» Instructions for the task
From the listing below, copy each line that contains the word "index".
━━━━━ Information provided
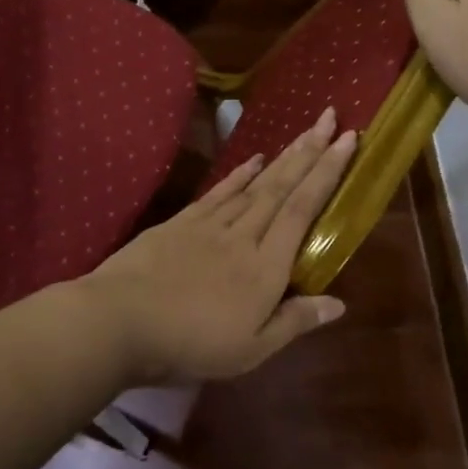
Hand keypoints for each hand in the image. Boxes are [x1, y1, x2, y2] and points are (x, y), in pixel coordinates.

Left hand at [81, 109, 356, 384]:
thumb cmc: (190, 344)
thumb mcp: (250, 350)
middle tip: (332, 118)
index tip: (347, 142)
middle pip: (281, 187)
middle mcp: (243, 236)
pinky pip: (219, 192)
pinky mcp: (180, 223)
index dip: (327, 174)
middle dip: (310, 152)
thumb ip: (294, 322)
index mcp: (265, 268)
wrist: (120, 321)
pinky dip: (239, 174)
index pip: (302, 211)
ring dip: (282, 157)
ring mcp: (209, 226)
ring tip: (304, 132)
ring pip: (254, 185)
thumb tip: (339, 304)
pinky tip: (254, 160)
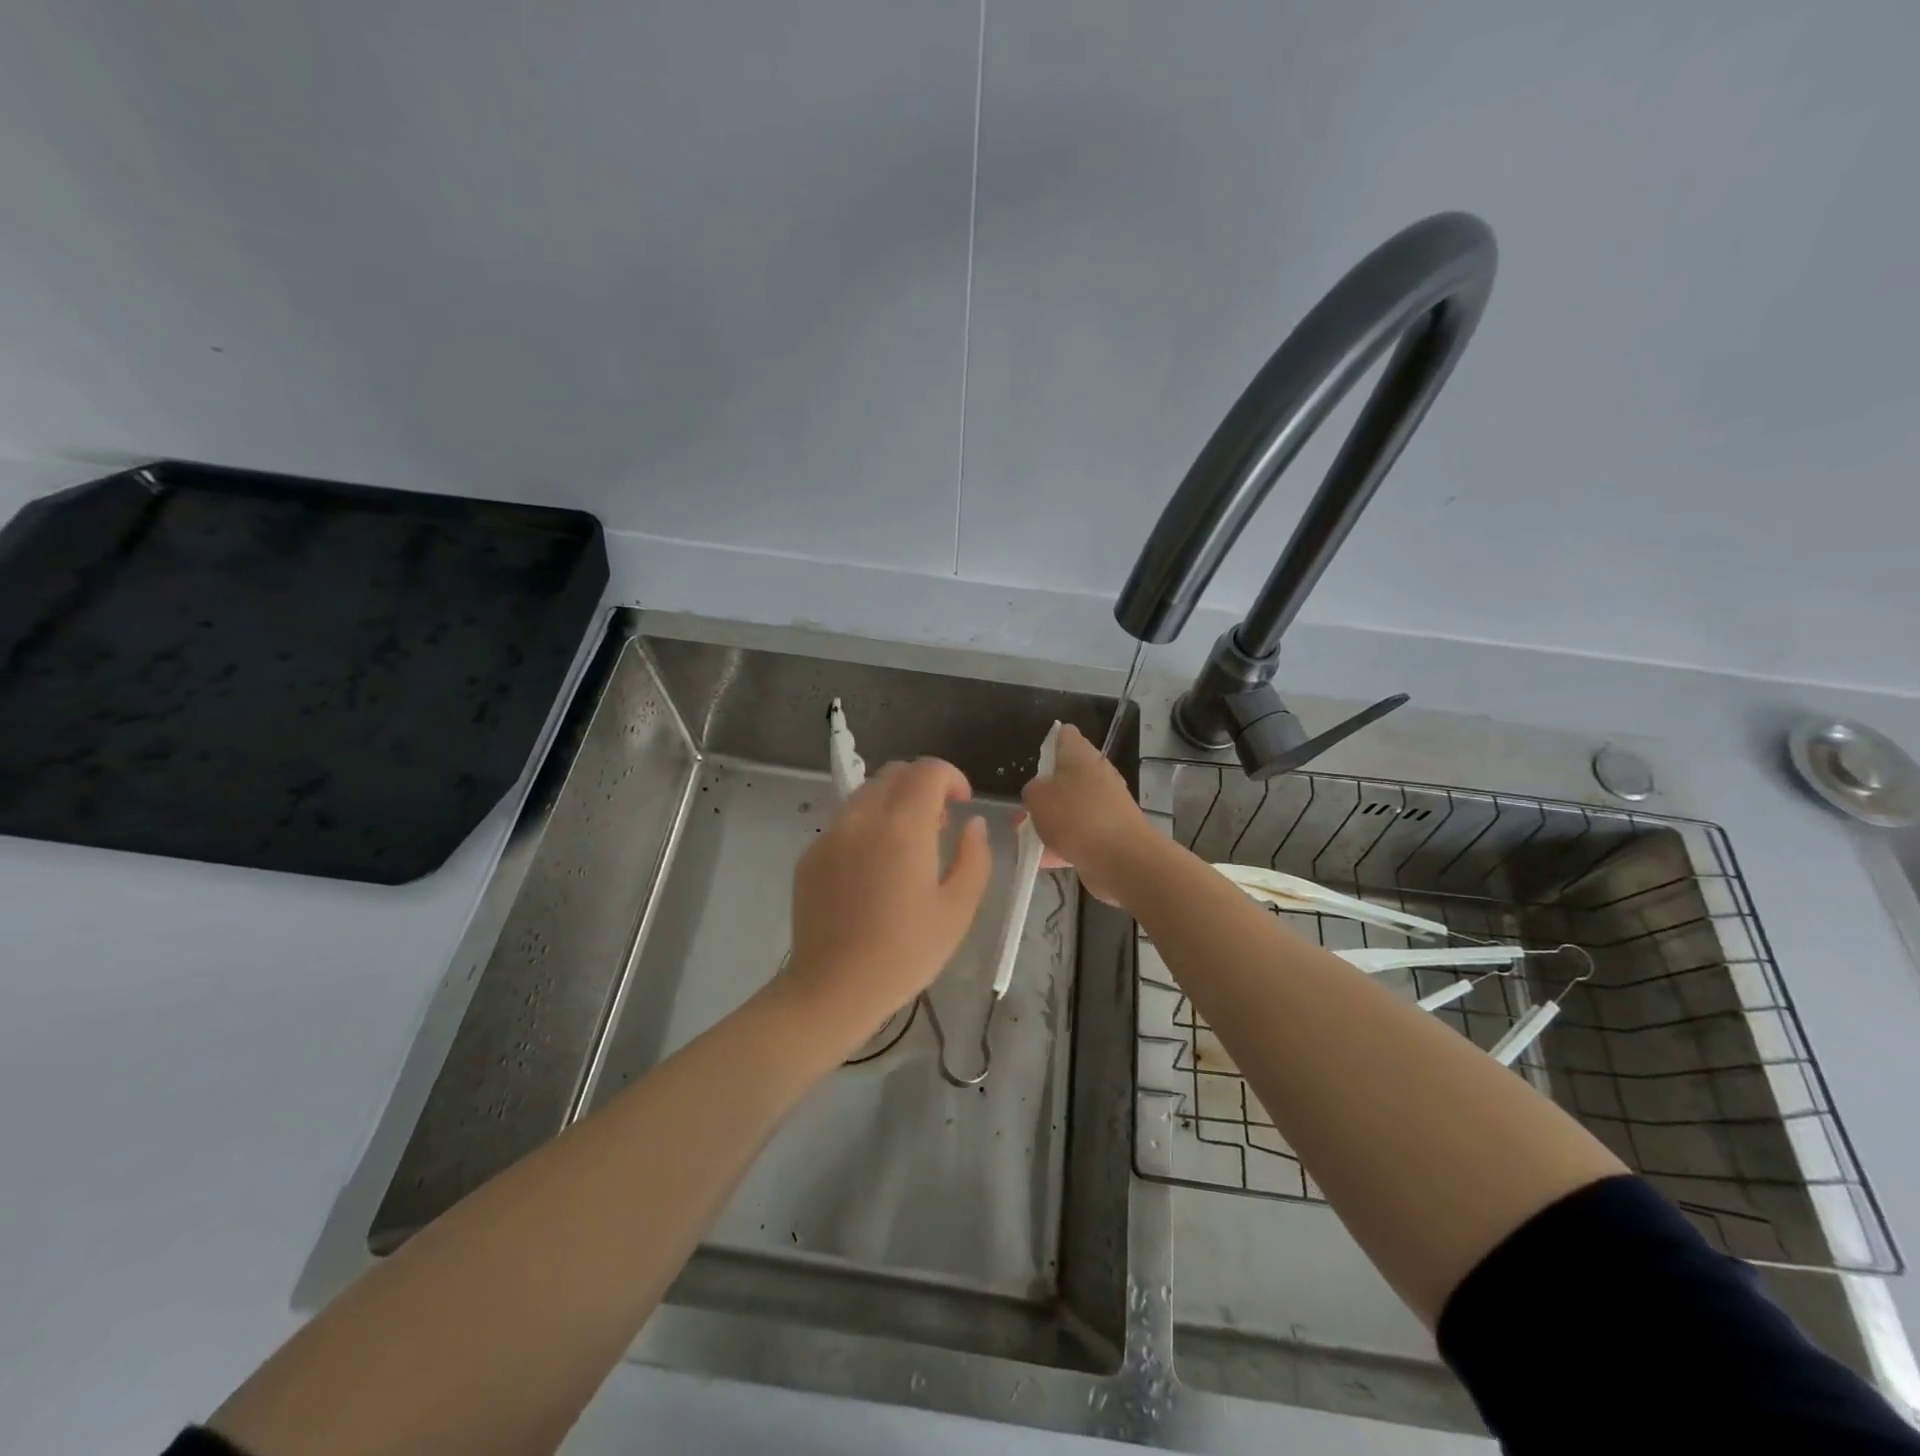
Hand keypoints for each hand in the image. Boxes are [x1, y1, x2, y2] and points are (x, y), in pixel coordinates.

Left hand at [785, 758, 991, 1046]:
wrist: (832, 989)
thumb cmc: (905, 953)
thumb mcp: (958, 909)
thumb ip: (975, 857)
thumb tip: (973, 824)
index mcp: (903, 826)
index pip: (928, 770)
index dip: (952, 777)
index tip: (963, 804)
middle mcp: (862, 817)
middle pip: (895, 773)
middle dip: (923, 786)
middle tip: (939, 825)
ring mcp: (830, 834)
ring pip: (867, 793)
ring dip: (894, 802)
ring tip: (906, 846)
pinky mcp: (810, 854)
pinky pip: (845, 820)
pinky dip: (868, 824)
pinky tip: (873, 869)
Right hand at [1020, 723, 1157, 906]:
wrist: (1121, 858)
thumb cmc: (1075, 816)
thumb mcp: (1037, 797)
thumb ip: (1032, 790)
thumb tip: (1041, 793)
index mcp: (1081, 755)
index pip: (1065, 735)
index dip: (1048, 742)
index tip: (1034, 761)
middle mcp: (1097, 774)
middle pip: (1067, 776)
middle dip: (1045, 793)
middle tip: (1025, 809)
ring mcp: (1107, 805)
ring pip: (1072, 808)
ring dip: (1052, 822)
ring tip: (1029, 838)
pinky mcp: (1111, 833)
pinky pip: (1081, 835)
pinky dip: (1064, 845)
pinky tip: (1045, 860)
━━━━━━━━━━
» Result of the task
index tip: (347, 142)
index dip: (327, 174)
index mcp: (265, 268)
index pip: (302, 211)
index mcp: (903, 826)
index pip: (928, 770)
index dip: (952, 777)
index tip: (963, 804)
index mcp: (1081, 755)
index pip: (1065, 735)
index dip: (1048, 742)
index tip: (1034, 761)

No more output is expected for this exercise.